Screensavers and desktop wallpaper are both ways to personalize your desktop environment. While they have much in common, they fulfill very different tasks.
The most important difference is that a screensaver takes over your entire screen after a specified period of inactivity, temporarily replacing whatever was on your screen with an animation or a slideshow of images.
Desktop wallpaper, however, permanently acts as a background to your desktop, the screen that you see when your computer has finished starting up, or when your workspace is empty.
Screensavers are dynamic
The initial purpose of a screensaver was to tackle the problem of "screen burn-in", the damage done to a computer display when a non-moving image, if left unchanged for a long period of time, would slowly be burned into the screen, leaving behind a permanent so-called "ghost image".
By constantly changing the pixels used on the screen, for example by displaying a sequence of photographs, screensavers would prevent any image from appearing on the screen long enough to cause screen-burn.
As such, screensavers are dynamic by nature. At the same time, they allow you to instantly return to your desktop simply by moving your mouse or pressing a button on your keyboard.
Wallpaper is static
As the images on the right demonstrates, your desktop wallpaper, sometimes called a "desktop picture" or "background picture", is generally an unchanging image or pattern.
While it is possible to automatically rotate through multiple backgrounds on some operating systems, such as Windows Vista and 7, there is generally no inherent animation, and you can use practically any image as your wallpaper.

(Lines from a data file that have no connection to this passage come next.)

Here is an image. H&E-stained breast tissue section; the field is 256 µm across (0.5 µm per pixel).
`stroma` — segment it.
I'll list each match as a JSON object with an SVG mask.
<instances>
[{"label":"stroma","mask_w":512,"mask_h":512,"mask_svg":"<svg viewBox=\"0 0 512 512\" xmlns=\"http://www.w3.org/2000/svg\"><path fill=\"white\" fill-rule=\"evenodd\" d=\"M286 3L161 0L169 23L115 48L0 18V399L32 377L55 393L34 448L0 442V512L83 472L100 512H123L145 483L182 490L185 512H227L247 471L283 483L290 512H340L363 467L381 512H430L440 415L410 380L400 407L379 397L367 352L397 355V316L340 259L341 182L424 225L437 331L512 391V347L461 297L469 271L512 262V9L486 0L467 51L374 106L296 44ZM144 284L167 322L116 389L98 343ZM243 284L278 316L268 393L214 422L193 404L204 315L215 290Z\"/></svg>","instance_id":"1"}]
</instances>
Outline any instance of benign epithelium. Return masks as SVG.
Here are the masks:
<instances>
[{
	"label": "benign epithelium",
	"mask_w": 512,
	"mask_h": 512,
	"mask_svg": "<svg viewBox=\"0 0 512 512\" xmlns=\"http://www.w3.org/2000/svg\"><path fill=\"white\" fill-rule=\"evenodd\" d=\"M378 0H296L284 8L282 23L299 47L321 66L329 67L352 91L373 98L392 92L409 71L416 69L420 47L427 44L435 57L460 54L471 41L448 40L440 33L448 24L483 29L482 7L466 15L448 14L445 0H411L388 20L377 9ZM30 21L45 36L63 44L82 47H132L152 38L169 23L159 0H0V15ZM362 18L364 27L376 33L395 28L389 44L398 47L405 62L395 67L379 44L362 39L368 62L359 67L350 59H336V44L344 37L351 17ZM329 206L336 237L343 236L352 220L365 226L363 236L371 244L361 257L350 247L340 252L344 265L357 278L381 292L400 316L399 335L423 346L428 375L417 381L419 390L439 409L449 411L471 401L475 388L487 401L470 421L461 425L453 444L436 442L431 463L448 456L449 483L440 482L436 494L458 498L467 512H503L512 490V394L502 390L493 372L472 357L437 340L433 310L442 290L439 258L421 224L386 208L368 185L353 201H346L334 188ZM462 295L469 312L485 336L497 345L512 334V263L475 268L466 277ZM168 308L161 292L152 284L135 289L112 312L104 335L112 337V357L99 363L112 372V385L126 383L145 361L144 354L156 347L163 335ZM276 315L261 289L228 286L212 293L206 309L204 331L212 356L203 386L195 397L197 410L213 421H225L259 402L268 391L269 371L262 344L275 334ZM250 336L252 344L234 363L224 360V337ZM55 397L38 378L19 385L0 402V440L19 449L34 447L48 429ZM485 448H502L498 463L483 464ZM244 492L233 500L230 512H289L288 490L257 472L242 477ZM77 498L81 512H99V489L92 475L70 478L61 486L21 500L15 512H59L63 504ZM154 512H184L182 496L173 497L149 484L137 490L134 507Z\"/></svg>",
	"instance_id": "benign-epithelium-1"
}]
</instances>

Considering that, for most of the time, you do not even see your wallpaper when you actively use your computer, any animation would be a waste of your computer's resources.
They're complementary!
Like desktop backgrounds, screensavers are nowadays used mostly for entertainment purposes, as display technology has advanced to such an extent that screen burn-in is no longer an issue. Both are complementary ways of personalizing your computer: use them together to make your desktop environment uniquely your own.